Finish first round of session cache documentation.

1 files changed, 12 insertions, 2 deletions

diff --git a/doc/ssl/SSL_clear.pod b/doc/ssl/SSL_clear.pod
index aeb0b5c7a2..8b735d81dc 100644
--- a/doc/ssl/SSL_clear.pod
+++ b/doc/ssl/SSL_clear.pod
@@ -13,8 +13,17 @@ SSL_clear - reset SSL object to allow another connection
 =head1 DESCRIPTION
 
 Reset B<ssl> to allow another connection. All settings (method, ciphers,
-BIOs) are kept. A completely negotiated B<SSL_SESSION> is not freed but left
-untouched for the underlying B<SSL_CTX>.
+BIOs) are kept.
+
+=head1 NOTES
+
+SSL_clear is used to prepare an SSL object for a new connection. While all
+settings are kept, a side effect is the handling of the current SSL session.

PROMPT A -> Rewrite the DESCRIPTION paragraph of the SSL_clear diff that begins "Reset B<ssl> to allow another connection," in its version before the change, as a short list that keeps its main facts.
PROMPT B -> Please list every setting that the SSL_clear diff says is kept when an SSL object is reset.
PROMPT C -> Carry on the SSL_clear documentation diff from its last sentence, extending the NOTES section.

PROVIDED MATERIAL ->
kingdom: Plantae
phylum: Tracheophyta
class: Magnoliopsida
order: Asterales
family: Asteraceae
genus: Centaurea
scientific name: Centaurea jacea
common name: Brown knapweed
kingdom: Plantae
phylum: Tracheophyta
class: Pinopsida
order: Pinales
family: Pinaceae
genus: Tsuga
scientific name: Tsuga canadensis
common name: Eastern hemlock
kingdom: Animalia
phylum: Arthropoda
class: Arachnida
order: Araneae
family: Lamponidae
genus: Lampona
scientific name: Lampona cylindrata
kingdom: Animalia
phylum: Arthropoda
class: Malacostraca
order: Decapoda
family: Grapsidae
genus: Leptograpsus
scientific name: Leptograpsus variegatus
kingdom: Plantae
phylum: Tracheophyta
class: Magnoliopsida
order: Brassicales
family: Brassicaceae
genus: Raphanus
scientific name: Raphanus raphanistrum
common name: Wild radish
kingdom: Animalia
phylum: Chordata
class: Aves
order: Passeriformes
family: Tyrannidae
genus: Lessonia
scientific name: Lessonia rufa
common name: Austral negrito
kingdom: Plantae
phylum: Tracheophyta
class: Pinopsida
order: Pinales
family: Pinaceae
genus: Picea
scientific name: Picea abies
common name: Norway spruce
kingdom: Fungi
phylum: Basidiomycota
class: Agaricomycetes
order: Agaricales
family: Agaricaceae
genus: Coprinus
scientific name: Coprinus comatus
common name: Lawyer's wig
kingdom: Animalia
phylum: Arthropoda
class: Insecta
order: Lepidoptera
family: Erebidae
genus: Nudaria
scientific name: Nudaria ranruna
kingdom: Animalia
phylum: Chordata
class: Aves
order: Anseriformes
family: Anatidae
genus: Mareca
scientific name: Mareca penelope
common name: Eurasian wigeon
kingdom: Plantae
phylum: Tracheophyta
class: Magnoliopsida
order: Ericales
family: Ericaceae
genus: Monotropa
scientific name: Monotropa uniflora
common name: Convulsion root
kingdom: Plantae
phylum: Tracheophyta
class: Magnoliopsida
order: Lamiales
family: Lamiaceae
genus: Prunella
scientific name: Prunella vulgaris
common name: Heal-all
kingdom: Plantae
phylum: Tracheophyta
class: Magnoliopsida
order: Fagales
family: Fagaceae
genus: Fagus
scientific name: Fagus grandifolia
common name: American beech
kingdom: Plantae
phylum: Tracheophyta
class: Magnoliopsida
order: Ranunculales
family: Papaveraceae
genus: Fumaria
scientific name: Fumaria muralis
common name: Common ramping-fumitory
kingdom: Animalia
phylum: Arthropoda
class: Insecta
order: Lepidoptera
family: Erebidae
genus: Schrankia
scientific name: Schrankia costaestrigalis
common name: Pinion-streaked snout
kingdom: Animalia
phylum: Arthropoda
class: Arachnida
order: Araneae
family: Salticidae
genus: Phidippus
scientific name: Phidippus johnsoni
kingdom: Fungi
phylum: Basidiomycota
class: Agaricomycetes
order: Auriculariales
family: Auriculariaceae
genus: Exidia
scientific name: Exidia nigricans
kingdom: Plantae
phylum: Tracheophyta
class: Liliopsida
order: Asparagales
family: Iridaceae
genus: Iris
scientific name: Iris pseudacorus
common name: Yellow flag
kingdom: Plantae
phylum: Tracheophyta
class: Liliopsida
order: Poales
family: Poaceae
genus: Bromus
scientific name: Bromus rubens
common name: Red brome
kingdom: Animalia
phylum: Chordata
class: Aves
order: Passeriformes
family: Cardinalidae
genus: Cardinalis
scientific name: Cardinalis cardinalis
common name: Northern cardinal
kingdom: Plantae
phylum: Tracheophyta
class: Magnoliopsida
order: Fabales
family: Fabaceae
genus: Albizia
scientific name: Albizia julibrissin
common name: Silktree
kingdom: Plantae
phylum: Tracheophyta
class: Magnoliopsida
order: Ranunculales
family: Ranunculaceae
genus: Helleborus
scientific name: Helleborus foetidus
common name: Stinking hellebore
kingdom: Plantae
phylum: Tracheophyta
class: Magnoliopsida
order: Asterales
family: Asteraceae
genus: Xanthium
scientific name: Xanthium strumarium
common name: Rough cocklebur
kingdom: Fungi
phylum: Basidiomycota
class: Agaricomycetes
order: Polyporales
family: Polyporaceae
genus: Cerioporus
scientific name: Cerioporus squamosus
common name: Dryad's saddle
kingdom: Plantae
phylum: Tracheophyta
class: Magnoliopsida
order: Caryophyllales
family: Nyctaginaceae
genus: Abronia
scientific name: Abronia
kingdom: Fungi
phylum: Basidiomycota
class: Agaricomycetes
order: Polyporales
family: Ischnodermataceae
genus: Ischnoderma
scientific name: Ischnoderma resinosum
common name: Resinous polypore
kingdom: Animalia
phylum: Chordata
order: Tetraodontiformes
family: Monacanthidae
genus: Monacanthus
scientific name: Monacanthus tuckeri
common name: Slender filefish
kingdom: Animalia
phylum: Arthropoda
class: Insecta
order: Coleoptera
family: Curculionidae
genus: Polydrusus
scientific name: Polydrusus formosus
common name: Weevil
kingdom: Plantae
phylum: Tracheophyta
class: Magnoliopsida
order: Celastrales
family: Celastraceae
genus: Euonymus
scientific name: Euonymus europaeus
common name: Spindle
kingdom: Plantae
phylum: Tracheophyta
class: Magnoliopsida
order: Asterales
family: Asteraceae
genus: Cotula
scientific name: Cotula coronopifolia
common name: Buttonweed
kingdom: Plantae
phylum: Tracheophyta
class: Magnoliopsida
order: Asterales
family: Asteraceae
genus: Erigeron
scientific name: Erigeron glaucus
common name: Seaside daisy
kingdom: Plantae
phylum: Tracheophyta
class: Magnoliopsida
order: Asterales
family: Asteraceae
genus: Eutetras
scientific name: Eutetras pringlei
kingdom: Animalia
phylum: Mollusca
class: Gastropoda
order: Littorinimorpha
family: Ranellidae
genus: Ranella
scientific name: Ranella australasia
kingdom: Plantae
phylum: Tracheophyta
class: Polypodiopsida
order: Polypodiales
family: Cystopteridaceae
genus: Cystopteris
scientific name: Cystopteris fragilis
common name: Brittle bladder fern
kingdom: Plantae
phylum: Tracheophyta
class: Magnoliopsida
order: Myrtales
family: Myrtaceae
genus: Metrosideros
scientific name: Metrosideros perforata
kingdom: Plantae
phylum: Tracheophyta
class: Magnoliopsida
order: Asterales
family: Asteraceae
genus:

WRITTEN ANSWER A ->
- Resets B<ssl> so that it can be used for another connection.
- All settings (method, ciphers, BIOs) are kept.
- A completely negotiated B<SSL_SESSION> is not freed; it is left untouched for the underlying B<SSL_CTX>.

WRITTEN ANSWER B ->
- method
- ciphers
- BIOs

WRITTEN ANSWER C ->
+If a session is still B<open>, it is considered bad and will be removed
+from the session cache, as required by RFC2246. A session is considered open,
+if L<SSL_shutdown(3)|SSL_shutdown(3)> was not called for the connection
+or at least L<SSL_set_shutdown(3)|SSL_set_shutdown(3)> was used to
+set the SSL_SENT_SHUTDOWN state.
 
 =head1 RETURN VALUES
 
@@ -34,6 +43,7 @@ The SSL_clear() operation was successful.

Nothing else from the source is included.